> _RECORD EXCERPTS_:

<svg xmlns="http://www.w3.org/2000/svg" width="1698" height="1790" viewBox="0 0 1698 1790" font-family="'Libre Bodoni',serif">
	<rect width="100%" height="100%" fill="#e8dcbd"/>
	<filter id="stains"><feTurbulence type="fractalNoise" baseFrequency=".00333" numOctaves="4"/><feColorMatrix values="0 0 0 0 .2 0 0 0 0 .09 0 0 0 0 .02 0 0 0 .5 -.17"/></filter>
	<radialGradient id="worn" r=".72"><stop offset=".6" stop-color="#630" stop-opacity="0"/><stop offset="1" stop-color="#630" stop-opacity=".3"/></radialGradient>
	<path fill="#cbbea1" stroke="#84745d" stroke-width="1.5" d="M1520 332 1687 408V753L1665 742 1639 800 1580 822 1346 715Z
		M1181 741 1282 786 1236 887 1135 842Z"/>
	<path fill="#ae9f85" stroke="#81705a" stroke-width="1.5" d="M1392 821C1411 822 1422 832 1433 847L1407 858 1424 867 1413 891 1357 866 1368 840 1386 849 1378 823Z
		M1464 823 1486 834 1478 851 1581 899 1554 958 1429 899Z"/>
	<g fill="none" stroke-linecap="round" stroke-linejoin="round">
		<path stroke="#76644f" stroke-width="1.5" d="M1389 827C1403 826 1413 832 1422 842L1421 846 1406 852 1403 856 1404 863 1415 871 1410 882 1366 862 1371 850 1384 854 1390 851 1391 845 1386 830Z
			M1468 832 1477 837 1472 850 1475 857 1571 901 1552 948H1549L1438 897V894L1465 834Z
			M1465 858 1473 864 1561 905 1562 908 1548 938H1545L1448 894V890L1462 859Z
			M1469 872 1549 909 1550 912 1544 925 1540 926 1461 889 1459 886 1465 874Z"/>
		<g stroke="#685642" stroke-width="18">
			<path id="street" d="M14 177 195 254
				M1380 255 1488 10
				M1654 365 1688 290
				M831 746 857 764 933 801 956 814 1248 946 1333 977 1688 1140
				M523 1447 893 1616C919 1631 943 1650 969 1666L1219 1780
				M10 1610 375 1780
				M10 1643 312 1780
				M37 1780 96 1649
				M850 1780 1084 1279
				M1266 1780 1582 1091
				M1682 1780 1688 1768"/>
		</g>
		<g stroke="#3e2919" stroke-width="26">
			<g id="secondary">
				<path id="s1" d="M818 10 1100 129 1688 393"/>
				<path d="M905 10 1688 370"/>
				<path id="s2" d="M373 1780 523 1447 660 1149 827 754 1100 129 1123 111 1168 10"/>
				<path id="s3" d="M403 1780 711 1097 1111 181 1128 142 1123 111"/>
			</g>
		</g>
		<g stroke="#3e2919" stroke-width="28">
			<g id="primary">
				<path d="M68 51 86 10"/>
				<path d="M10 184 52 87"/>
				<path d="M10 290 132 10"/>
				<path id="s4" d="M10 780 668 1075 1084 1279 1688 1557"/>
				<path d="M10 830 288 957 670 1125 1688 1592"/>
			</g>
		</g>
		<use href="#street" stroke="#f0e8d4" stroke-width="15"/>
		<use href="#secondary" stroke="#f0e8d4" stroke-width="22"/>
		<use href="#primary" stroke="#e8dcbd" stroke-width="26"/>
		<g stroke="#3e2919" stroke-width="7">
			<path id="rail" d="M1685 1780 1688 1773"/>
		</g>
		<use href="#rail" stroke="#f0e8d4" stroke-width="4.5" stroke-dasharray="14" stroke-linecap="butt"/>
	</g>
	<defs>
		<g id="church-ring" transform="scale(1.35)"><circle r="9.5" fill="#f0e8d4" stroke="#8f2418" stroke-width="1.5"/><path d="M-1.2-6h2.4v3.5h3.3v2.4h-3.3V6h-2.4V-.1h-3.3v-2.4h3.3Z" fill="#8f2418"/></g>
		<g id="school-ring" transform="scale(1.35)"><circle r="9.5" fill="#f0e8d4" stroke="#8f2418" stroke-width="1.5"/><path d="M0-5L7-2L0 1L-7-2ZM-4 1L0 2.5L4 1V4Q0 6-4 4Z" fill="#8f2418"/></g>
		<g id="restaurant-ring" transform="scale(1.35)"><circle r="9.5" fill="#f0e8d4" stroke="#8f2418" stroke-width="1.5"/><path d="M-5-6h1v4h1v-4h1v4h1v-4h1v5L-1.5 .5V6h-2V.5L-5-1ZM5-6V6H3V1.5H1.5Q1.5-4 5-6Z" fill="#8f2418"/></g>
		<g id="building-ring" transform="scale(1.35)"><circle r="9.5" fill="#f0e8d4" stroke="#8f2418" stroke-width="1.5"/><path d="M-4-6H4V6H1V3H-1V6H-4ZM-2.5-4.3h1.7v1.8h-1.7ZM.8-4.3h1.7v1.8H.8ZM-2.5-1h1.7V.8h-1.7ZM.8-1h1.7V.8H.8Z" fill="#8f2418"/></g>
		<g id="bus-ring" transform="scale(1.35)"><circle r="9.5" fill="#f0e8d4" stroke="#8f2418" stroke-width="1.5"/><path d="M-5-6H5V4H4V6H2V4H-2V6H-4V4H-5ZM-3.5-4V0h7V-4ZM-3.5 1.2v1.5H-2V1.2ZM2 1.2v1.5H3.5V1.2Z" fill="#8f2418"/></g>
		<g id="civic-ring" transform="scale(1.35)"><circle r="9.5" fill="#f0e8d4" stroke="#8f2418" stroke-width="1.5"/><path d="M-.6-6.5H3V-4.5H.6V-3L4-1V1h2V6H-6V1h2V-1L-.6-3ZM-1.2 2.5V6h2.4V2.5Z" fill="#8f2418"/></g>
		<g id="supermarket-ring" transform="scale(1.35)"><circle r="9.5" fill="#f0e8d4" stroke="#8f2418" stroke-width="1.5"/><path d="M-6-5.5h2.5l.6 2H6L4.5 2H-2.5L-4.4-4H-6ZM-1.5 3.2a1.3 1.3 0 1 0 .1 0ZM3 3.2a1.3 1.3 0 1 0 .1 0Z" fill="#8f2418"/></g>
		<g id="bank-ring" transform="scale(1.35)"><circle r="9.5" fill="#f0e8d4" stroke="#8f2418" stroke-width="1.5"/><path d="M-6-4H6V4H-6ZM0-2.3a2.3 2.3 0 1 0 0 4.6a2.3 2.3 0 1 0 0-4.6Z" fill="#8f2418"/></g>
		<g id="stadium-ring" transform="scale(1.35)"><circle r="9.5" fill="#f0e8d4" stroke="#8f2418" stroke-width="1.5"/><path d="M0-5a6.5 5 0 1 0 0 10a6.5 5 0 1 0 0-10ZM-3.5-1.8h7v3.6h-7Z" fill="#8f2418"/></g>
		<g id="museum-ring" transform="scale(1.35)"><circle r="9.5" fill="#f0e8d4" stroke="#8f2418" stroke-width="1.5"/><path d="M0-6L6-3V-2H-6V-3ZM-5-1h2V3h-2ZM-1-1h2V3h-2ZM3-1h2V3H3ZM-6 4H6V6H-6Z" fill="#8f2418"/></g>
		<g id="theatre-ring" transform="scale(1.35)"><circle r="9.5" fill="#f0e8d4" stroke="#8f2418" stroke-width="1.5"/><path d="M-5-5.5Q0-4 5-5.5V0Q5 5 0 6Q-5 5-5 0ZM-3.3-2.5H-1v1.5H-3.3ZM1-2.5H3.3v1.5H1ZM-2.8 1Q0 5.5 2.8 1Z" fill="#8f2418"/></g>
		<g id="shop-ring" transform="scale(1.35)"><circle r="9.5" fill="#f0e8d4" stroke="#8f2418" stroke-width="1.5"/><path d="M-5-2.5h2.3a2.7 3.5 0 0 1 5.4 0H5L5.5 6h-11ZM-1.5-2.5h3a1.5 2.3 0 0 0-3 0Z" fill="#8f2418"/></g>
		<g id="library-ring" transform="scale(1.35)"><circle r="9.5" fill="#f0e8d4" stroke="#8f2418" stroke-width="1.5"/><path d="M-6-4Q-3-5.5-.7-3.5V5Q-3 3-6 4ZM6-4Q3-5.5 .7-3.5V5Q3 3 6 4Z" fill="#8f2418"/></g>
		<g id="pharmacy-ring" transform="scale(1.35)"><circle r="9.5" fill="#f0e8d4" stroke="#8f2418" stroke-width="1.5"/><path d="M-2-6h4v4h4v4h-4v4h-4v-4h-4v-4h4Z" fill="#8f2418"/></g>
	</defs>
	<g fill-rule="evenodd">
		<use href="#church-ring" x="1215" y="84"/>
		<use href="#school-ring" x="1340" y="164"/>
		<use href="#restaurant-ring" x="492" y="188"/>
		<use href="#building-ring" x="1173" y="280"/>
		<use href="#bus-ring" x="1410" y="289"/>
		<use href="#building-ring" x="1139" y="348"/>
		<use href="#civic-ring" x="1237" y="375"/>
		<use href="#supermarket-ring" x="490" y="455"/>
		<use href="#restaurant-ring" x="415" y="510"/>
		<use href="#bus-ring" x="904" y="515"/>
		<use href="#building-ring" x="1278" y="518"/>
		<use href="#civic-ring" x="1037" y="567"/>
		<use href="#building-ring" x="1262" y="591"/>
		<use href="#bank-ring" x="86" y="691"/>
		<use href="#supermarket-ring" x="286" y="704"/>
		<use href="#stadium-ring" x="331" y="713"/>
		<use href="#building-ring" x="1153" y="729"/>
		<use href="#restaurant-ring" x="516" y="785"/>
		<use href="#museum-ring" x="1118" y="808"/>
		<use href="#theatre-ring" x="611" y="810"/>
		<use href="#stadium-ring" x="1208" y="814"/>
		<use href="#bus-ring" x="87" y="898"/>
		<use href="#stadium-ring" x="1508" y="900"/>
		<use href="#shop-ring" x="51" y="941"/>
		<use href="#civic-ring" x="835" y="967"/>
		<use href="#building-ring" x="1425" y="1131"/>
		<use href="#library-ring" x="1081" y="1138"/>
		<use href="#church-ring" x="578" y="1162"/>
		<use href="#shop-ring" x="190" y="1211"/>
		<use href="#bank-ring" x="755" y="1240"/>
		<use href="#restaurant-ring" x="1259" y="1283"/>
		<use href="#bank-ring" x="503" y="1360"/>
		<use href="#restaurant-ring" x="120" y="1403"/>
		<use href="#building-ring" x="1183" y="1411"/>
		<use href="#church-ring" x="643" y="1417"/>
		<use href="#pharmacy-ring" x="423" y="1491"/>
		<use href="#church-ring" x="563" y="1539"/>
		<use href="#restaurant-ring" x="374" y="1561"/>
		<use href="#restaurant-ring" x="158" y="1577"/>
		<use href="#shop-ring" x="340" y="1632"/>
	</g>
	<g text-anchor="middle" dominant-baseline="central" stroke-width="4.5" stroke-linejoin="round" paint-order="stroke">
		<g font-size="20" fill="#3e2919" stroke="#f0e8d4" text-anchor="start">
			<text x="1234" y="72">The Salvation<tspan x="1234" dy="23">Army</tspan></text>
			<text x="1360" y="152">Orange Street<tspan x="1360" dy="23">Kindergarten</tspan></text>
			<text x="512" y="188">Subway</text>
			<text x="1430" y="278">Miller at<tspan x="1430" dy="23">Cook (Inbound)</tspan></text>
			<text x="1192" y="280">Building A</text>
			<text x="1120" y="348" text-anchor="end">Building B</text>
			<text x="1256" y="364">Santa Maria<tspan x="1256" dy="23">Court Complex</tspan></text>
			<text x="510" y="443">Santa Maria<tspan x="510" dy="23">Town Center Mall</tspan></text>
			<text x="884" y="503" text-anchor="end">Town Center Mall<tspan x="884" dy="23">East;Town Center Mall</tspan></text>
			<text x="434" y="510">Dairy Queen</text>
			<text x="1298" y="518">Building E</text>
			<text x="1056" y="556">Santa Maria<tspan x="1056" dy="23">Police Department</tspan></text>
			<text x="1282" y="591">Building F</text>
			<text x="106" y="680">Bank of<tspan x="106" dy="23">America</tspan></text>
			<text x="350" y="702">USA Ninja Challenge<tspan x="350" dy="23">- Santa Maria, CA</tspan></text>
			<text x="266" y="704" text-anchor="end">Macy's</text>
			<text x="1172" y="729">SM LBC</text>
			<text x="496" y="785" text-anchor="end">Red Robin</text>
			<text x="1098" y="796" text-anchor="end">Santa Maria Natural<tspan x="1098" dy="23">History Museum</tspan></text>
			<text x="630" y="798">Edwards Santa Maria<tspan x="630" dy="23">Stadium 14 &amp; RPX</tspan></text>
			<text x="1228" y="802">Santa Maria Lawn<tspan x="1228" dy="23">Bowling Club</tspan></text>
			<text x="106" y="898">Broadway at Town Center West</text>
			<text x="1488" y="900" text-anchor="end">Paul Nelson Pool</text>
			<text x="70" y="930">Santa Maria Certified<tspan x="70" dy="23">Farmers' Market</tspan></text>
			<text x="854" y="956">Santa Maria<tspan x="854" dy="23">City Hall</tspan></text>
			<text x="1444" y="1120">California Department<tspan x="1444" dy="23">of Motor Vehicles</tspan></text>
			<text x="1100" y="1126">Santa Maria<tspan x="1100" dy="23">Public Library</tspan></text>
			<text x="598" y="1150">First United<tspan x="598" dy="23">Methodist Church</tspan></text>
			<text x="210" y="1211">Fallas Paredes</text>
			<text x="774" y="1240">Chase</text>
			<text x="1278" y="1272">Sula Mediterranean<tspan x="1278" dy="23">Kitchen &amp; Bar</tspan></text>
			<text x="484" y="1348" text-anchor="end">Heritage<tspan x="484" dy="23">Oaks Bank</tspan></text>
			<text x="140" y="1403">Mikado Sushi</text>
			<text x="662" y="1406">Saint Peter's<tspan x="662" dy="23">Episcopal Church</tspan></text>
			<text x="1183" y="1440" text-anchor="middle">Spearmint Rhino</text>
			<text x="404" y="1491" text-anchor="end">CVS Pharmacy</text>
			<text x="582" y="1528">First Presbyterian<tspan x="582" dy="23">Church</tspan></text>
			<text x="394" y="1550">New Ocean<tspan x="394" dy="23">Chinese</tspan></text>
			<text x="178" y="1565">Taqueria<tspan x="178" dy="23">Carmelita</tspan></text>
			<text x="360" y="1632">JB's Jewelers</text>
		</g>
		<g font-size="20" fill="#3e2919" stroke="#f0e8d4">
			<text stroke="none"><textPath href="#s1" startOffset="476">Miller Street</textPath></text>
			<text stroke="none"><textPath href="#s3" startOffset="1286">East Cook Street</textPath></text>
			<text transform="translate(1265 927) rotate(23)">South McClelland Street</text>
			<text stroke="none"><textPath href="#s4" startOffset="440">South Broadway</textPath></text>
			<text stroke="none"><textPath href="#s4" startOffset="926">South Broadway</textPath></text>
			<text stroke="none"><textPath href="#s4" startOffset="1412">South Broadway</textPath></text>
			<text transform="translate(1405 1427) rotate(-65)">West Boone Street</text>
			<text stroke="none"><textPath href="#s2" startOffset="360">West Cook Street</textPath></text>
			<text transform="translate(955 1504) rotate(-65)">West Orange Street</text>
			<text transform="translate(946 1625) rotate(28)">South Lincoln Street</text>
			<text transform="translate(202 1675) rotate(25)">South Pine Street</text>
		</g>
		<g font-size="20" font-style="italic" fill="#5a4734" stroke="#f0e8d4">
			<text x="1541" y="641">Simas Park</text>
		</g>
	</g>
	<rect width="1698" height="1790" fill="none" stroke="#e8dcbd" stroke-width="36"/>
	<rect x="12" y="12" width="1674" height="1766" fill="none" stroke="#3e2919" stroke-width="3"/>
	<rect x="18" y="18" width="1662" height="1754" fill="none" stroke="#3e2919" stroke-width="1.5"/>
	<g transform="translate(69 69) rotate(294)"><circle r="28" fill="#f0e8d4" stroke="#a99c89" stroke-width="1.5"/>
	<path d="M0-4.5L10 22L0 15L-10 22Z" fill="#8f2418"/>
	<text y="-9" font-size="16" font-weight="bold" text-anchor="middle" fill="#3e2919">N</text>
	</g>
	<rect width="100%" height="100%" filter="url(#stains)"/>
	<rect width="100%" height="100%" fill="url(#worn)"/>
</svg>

> _WORK INSTRUCTION_: Only the lines of the data holding the string "round" are wanted; copy each of them.

> _SOLUTION FOR THIS EXERCISE_:
	<g fill="none" stroke-linecap="round" stroke-linejoin="round">
	<g text-anchor="middle" dominant-baseline="central" stroke-width="4.5" stroke-linejoin="round" paint-order="stroke">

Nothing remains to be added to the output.